In 1872 werd de bouw van de Nieuwe Waterweg, een breed kanaal dat Rotterdam met de Noordzee verbond, voltooid. De Rotterdamse haven ontwikkelde zich gestaag en Rotterdam groeide uit tot één van de grootste havensteden van Europa. De vele havenarbeiders, meestal afkomstig van het Zuid-Hollandse, Brabantse en Zeeuwse platteland, vestigden zich massaal in Feijenoord en Charlois. In hoog tempo ontstonden er rondom de havengebieden nieuwe woonwijken, waaronder de Afrikaanderwijk, Katendrecht en een deel van Bloemhof. Omdat deze voormalige landarbeiders in de havens aan een nieuwe toekomst werkten wordt Rotterdam-Zuid in de volksmond vaak nog ‘boerenzij van Rotterdam’ genoemd. Het groeiende inwonersaantal in ‘Zuid’ resulteerde in 1878 in een vaste oeververbinding door middel van een veerpont tussen Rotterdam en ‘Zuid’.
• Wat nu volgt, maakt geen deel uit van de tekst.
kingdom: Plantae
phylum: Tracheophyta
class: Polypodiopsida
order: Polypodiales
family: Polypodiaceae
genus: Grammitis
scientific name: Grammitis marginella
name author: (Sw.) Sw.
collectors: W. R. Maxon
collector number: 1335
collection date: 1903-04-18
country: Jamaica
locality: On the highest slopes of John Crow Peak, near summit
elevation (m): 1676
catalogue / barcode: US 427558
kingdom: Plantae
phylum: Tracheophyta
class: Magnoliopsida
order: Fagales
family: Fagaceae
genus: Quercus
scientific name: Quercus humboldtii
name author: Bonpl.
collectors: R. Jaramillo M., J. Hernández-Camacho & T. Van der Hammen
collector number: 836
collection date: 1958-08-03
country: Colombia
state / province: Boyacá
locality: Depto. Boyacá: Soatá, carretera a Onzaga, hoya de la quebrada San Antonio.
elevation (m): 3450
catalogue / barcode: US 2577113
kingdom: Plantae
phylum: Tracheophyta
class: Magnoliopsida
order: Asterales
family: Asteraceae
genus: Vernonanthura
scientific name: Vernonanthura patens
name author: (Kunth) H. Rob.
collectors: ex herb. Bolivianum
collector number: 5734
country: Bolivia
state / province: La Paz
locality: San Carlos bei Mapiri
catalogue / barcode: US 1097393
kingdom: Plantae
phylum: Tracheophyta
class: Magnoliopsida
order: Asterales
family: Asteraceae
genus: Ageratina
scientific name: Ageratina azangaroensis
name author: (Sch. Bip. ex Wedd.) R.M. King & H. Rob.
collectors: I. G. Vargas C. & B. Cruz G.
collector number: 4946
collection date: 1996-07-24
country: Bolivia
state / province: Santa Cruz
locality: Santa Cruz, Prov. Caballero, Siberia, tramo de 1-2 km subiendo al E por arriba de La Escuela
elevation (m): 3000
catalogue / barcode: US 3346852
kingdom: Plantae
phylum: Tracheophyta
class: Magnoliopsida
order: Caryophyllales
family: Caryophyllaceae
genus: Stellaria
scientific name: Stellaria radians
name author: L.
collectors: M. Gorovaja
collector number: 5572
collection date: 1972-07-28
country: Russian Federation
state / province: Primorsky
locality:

Na de afronding van de bouw van de Rotterdamse havens was er minder werk beschikbaar en trok een groot deel van de ‘boerenarbeiders’ naar de nieuwbouwwijken net buiten Rotterdam. Zij maakten plaats voor een nieuwe groep bewoners: de gastarbeiders uit Turkije en Marokko vanaf de jaren 60 van de 20e eeuw.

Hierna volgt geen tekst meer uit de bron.